WHAT YOU NEED TO DO » Pictures in the listing below are omitted, and every other part is printed exactly.

EXERCISE INPUT »

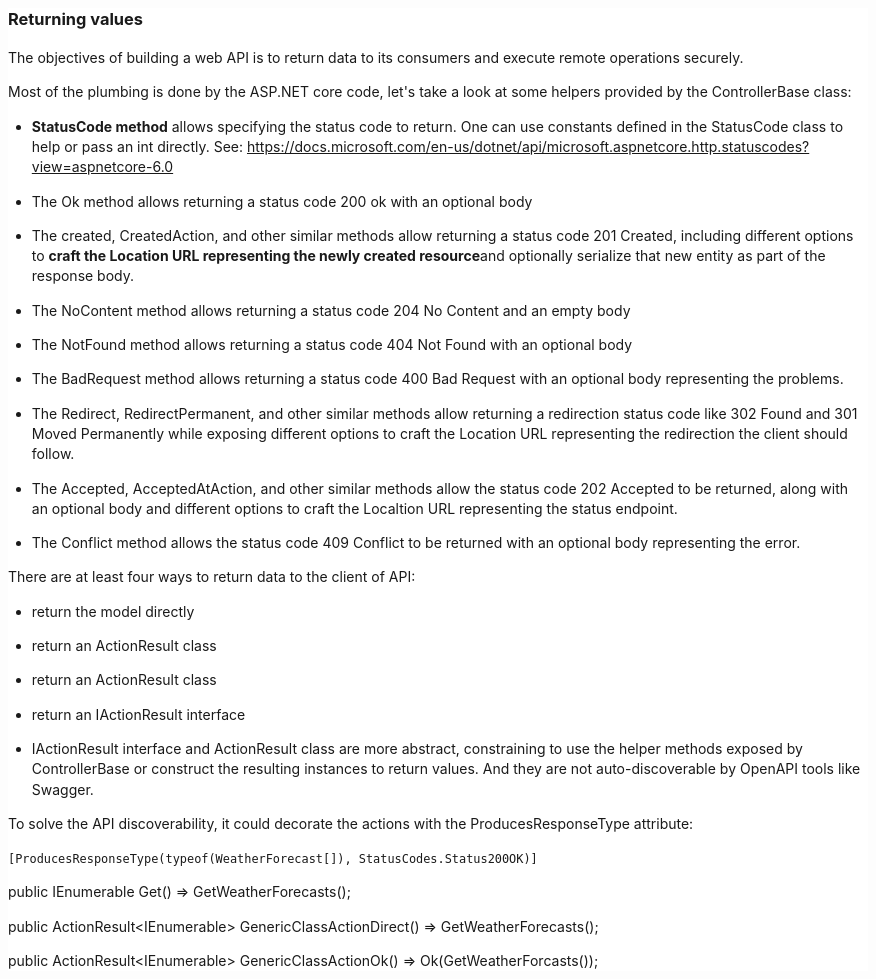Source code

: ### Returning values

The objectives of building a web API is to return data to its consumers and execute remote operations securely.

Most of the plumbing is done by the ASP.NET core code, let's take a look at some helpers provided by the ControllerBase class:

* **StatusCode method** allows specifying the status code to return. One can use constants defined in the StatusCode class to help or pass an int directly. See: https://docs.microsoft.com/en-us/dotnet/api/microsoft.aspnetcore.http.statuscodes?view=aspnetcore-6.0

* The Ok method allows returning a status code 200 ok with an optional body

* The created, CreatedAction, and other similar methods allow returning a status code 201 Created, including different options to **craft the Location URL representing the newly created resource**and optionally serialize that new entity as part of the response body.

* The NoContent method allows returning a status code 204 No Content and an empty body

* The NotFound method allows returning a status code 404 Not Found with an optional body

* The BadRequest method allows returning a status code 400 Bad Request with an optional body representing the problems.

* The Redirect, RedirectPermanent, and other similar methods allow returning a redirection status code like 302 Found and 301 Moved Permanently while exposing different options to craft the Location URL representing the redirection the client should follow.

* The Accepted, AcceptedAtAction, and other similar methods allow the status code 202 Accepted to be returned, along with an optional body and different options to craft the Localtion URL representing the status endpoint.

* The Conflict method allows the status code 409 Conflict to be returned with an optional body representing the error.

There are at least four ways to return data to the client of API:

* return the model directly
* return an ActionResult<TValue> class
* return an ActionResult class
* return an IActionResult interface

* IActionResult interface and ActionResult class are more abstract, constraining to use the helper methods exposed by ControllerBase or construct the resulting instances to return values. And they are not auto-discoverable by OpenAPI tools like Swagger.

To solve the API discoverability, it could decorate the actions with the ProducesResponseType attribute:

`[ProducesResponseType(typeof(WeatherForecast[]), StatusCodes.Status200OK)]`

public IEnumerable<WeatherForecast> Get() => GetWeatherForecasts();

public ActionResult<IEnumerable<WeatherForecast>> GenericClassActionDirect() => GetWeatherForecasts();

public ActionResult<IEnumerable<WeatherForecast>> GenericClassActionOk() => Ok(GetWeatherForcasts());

SOLUTION TO THIS EXERCISE »
Source code

: ### Returning values

The objectives of building a web API is to return data to its consumers and execute remote operations securely.

Most of the plumbing is done by the ASP.NET core code, let's take a look at some helpers provided by the ControllerBase class:

* **StatusCode method** allows specifying the status code to return. One can use constants defined in the StatusCode class to help or pass an int directly. See: https://docs.microsoft.com/en-us/dotnet/api/microsoft.aspnetcore.http.statuscodes?view=aspnetcore-6.0

* The Ok method allows returning a status code 200 ok with an optional body

* The created, CreatedAction, and other similar methods allow returning a status code 201 Created, including different options to **craft the Location URL representing the newly created resource**and optionally serialize that new entity as part of the response body.

* The NoContent method allows returning a status code 204 No Content and an empty body

* The NotFound method allows returning a status code 404 Not Found with an optional body

* The BadRequest method allows returning a status code 400 Bad Request with an optional body representing the problems.

* The Redirect, RedirectPermanent, and other similar methods allow returning a redirection status code like 302 Found and 301 Moved Permanently while exposing different options to craft the Location URL representing the redirection the client should follow.

* The Accepted, AcceptedAtAction, and other similar methods allow the status code 202 Accepted to be returned, along with an optional body and different options to craft the Localtion URL representing the status endpoint.

* The Conflict method allows the status code 409 Conflict to be returned with an optional body representing the error.

There are at least four ways to return data to the client of API:

* return the model directly
* return an ActionResult<TValue> class
* return an ActionResult class
* return an IActionResult interface

* IActionResult interface and ActionResult class are more abstract, constraining to use the helper methods exposed by ControllerBase or construct the resulting instances to return values. And they are not auto-discoverable by OpenAPI tools like Swagger.

To solve the API discoverability, it could decorate the actions with the ProducesResponseType attribute:

`[ProducesResponseType(typeof(WeatherForecast[]), StatusCodes.Status200OK)]`

public IEnumerable<WeatherForecast> Get() => GetWeatherForecasts();

public ActionResult<IEnumerable<WeatherForecast>> GenericClassActionDirect() => GetWeatherForecasts();

public ActionResult<IEnumerable<WeatherForecast>> GenericClassActionOk() => Ok(GetWeatherForcasts());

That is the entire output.